What's Happening?
The New York State Department of Financial Services (DFS) has issued a warning to insurance companies and financial institutions regarding cyber risks associated with third-party service providers (TPSPs). The DFS emphasizes the importance of maintaining
internal risk management controls when utilizing TPSPs, which include technologies like cloud computing and artificial intelligence. Acting Superintendent Kaitlin Asrow stresses that while TPSPs offer innovation and efficiency, regulated entities must protect consumer data and manage risks effectively.
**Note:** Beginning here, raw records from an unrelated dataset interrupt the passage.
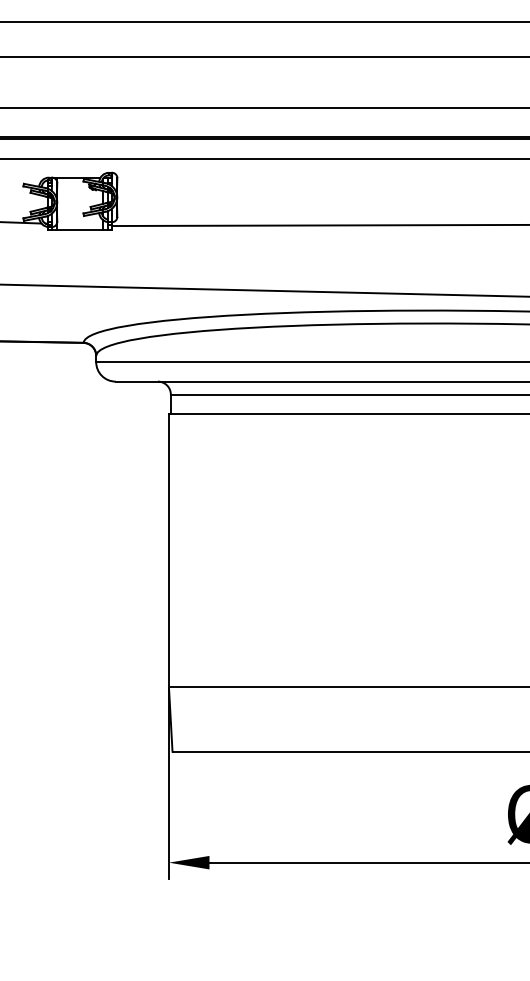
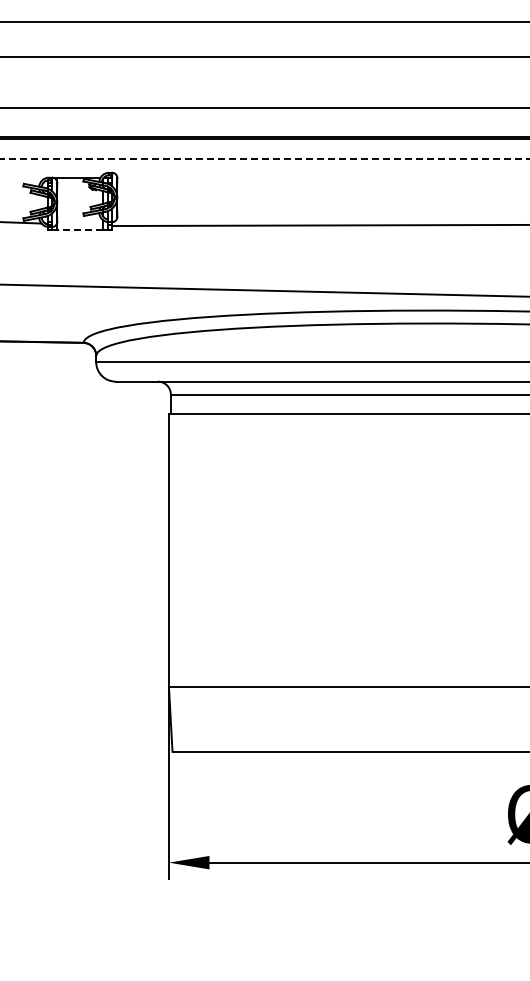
line at (265, 158): solid -> dashed
line at (79, 229): solid -> dashed
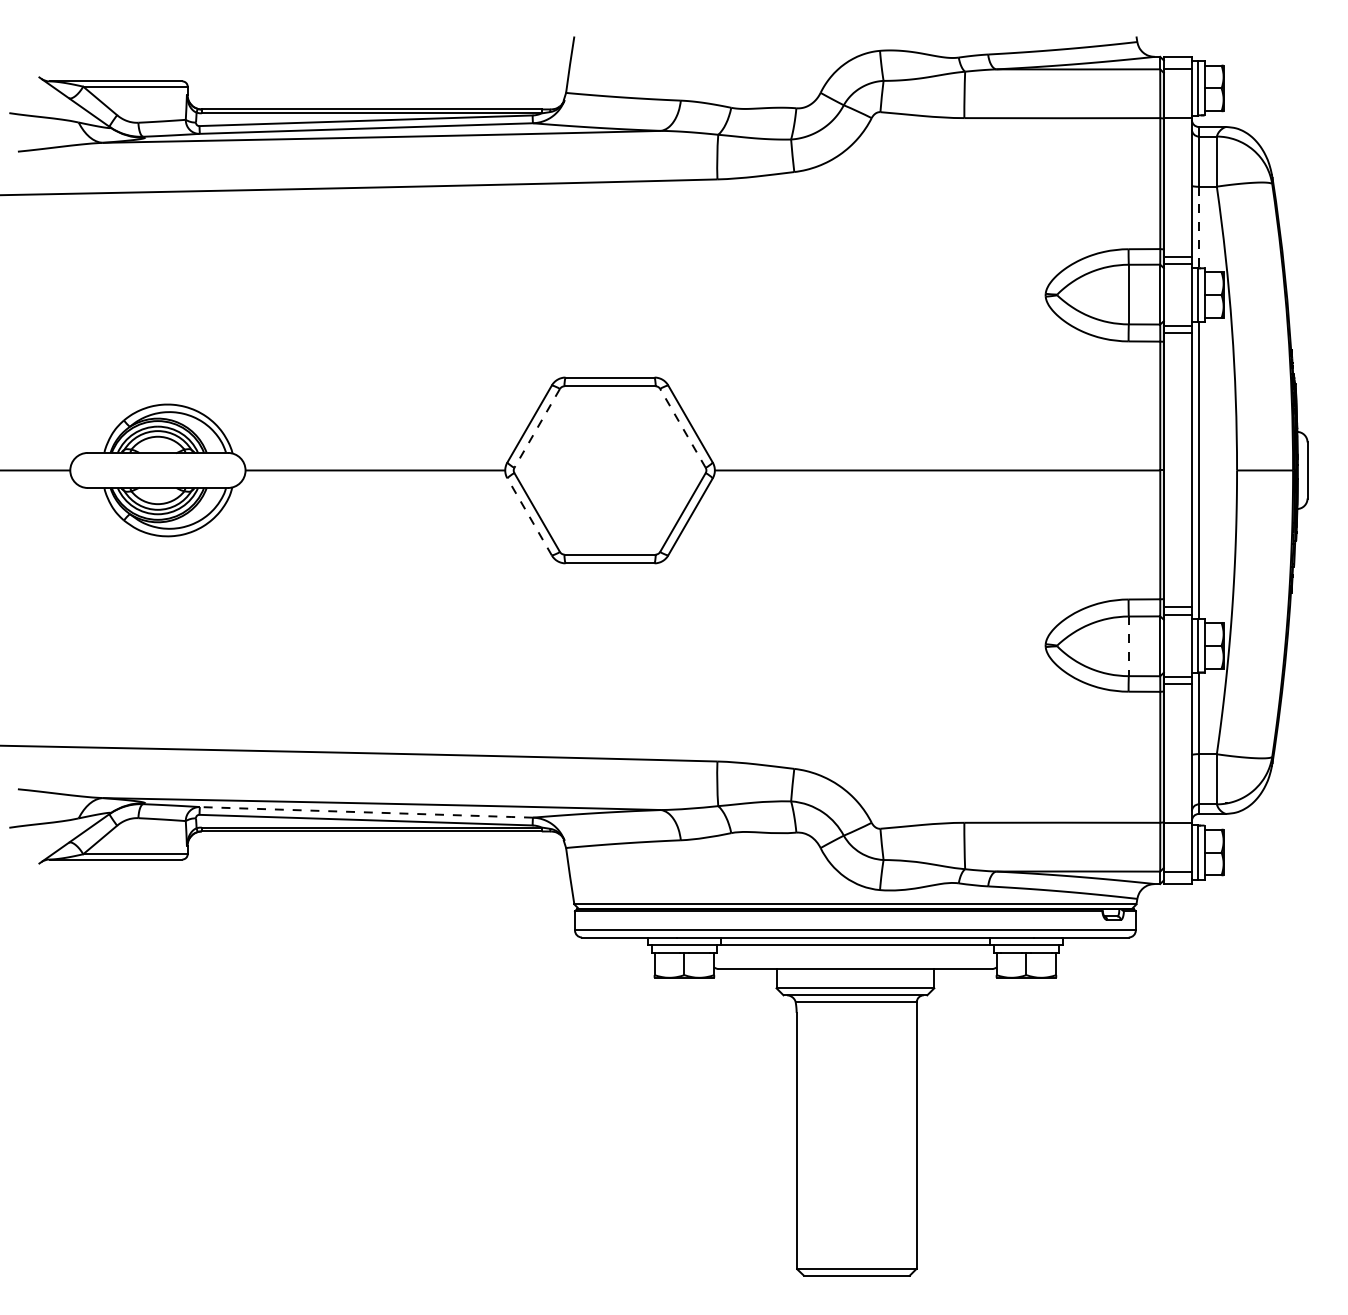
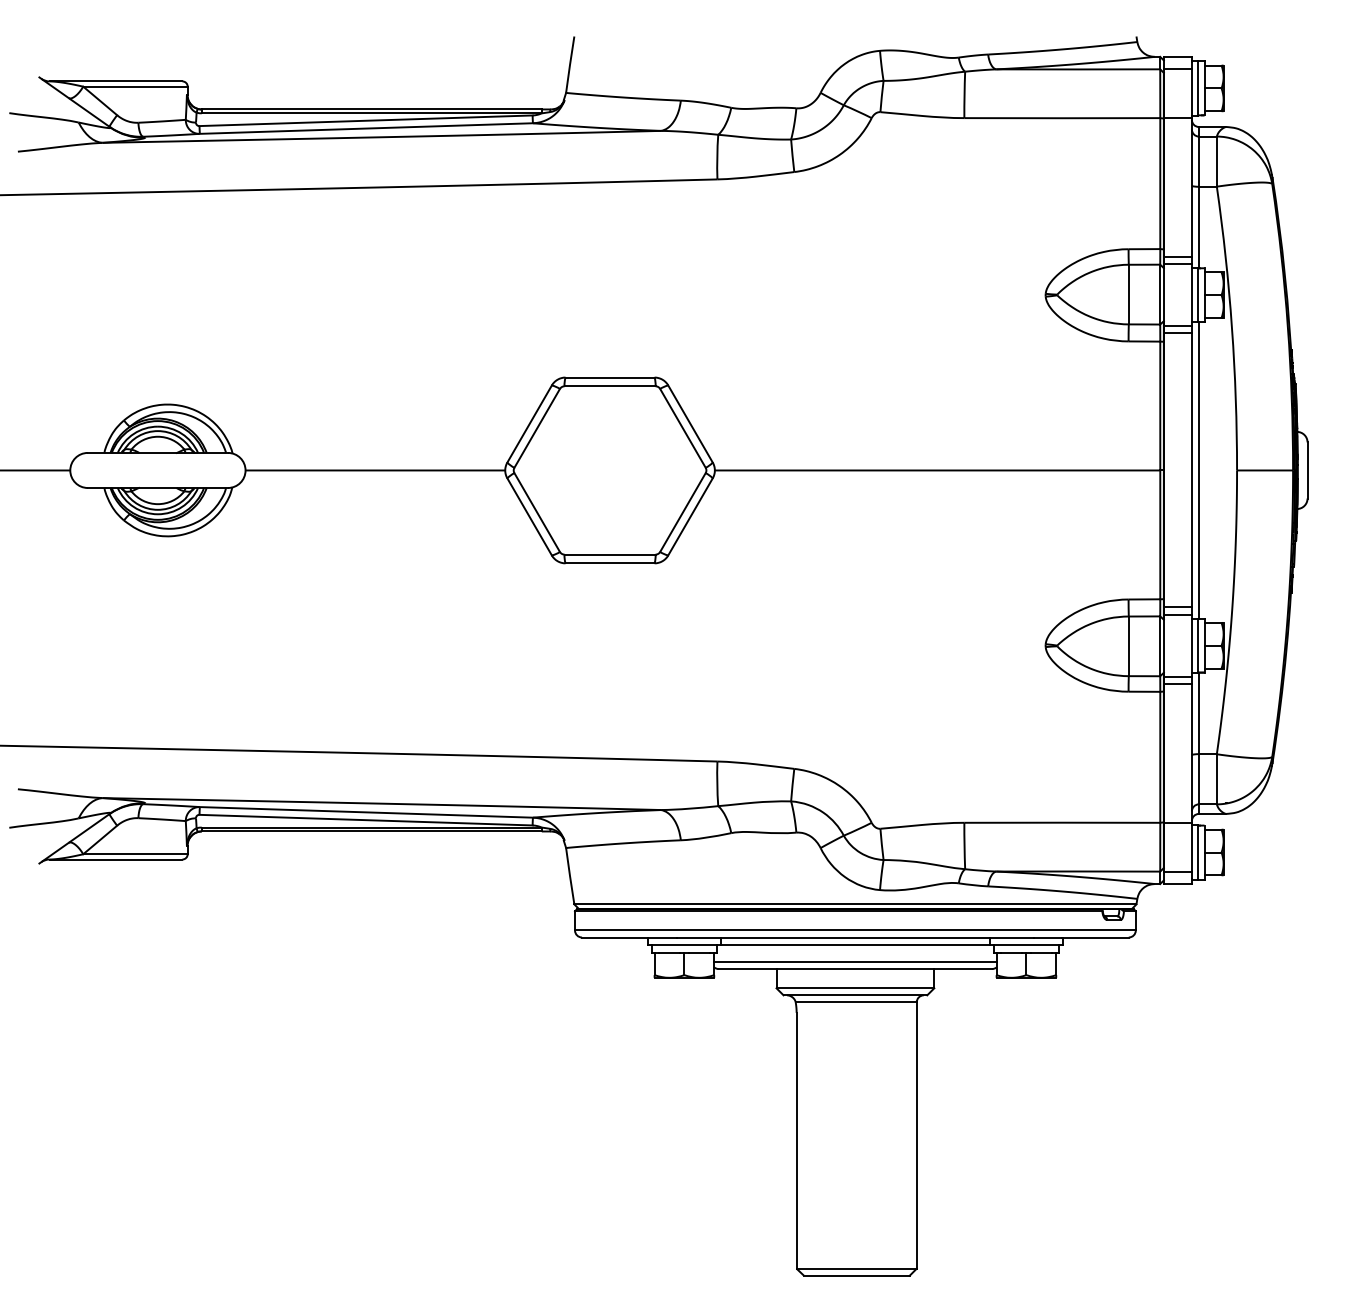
line at (1198, 227): dashed -> solid
line at (682, 427): dashed -> solid
line at (536, 428): dashed -> solid
line at (529, 516): dashed -> solid
line at (1128, 646): dashed -> solid
line at (368, 812): dashed -> solid
line at (855, 962): none -> present
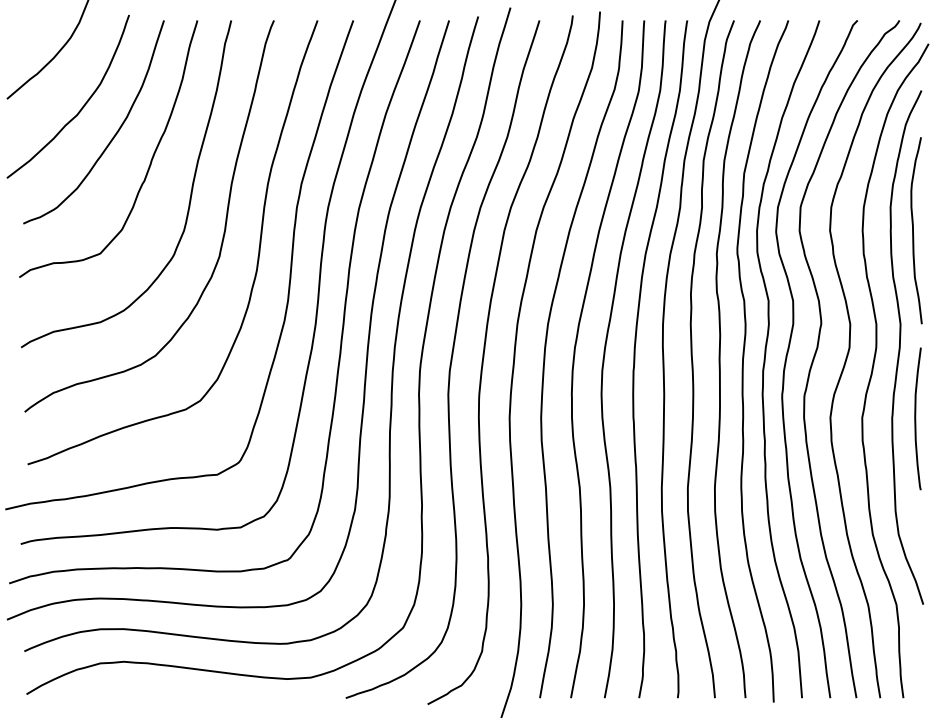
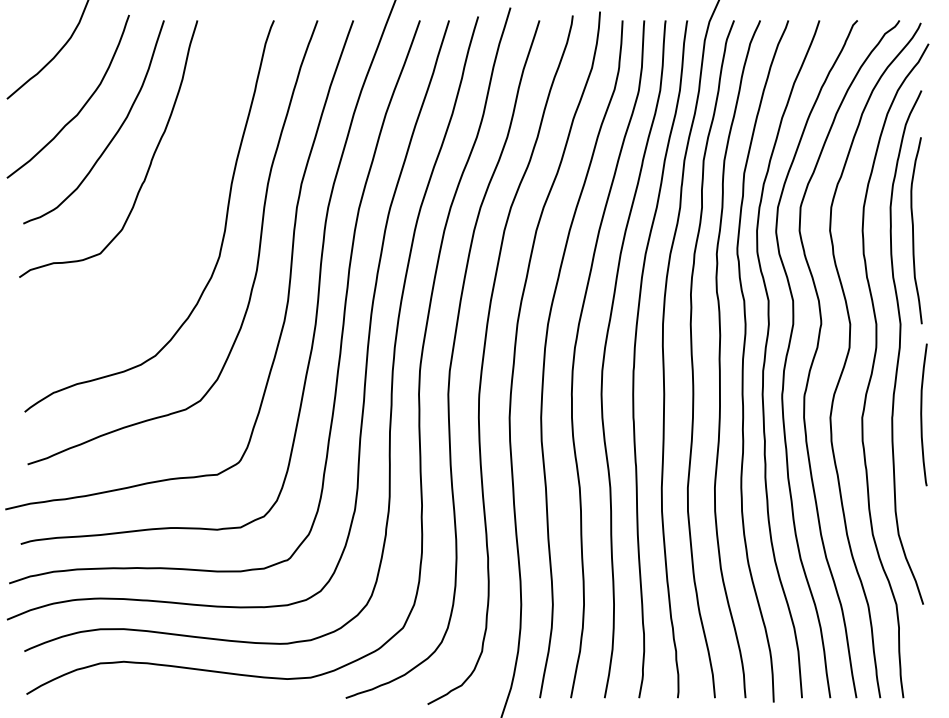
curve at (190, 192): present -> none
curve at (916, 418) position: (916, 418) -> (922, 414)
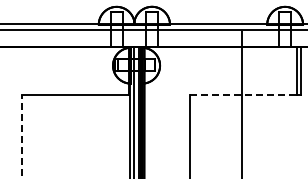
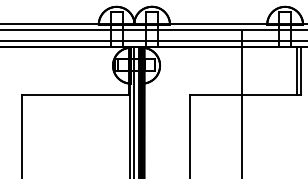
line at (153, 40): none -> present
line at (244, 95): dashed -> solid
line at (21, 136): dashed -> solid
The guidance calls for active engagement in cybersecurity risk management by senior governing bodies and officers.
Why It's Important?
This warning from the DFS underscores the growing concern over cybersecurity threats in the financial sector, particularly from third-party providers. As financial institutions increasingly rely on external technologies, the risk of data breaches and cyber attacks rises. The guidance aims to ensure that entities remain accountable for safeguarding consumer information, which is crucial for maintaining trust and compliance with regulations. The emphasis on proactive risk management reflects the need for robust cybersecurity strategies to protect sensitive data and prevent financial losses.
What's Next?
Financial institutions are expected to implement tailored, risk-based plans to mitigate risks posed by TPSPs. The DFS will continue to monitor compliance and may take enforcement actions against entities lacking appropriate risk management practices. Institutions must assess the cybersecurity risks of TPSPs and establish minimum standards for engagement. This ongoing scrutiny by the DFS will likely lead to increased investment in cybersecurity measures and heightened awareness of third-party risks.